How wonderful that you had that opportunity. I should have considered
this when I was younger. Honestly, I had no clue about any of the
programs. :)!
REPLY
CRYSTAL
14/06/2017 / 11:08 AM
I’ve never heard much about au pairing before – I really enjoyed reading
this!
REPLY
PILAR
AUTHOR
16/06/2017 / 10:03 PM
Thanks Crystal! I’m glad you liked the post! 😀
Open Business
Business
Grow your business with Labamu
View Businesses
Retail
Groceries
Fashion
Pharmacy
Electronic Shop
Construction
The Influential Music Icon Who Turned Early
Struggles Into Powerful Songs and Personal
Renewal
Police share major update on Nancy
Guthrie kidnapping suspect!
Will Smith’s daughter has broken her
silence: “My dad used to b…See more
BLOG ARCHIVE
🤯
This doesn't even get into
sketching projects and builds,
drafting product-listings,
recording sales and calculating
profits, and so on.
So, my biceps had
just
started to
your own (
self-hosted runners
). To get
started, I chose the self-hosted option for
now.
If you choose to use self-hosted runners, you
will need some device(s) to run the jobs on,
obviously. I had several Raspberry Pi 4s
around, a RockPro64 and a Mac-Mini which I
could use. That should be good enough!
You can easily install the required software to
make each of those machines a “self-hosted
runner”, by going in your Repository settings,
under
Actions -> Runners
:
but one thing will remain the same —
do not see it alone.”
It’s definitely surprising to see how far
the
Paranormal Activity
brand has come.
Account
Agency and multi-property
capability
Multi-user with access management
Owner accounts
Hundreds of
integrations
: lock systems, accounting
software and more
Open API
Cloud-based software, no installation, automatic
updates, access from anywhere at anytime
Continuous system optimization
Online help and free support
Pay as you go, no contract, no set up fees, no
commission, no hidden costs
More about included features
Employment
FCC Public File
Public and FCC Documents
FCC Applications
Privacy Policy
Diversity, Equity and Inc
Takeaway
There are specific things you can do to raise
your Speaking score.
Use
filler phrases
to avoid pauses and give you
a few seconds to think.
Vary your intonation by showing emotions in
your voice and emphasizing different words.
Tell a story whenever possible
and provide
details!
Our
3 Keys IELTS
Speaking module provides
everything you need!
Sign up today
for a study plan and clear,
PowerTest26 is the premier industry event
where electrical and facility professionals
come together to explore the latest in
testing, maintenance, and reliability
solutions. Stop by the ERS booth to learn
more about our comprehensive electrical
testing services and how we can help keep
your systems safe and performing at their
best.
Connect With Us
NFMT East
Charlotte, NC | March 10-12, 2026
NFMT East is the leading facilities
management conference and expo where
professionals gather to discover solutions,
# # #
#### [WHAT YOU WILL DO]
Would you retype the lines above from the one with "recording sales and calculating" down to the one with "lock systems, accounting", word for word, both ends included and no other lines?

#### [EXERCISE RESPONSE]
recording sales and calculating
profits, and so on.
So, my biceps had
just
started to
your own (
self-hosted runners
). To get
started, I chose the self-hosted option for
now.
If you choose to use self-hosted runners, you
will need some device(s) to run the jobs on,
obviously. I had several Raspberry Pi 4s
around, a RockPro64 and a Mac-Mini which I
could use. That should be good enough!
You can easily install the required software to
make each of those machines a “self-hosted
runner”, by going in your Repository settings,
under
Actions -> Runners
:
but one thing will remain the same —
do not see it alone.”
It’s definitely surprising to see how far
the
Paranormal Activity
brand has come.
Account
Agency and multi-property
capability
Multi-user with access management
Owner accounts
Hundreds of
integrations
: lock systems, accounting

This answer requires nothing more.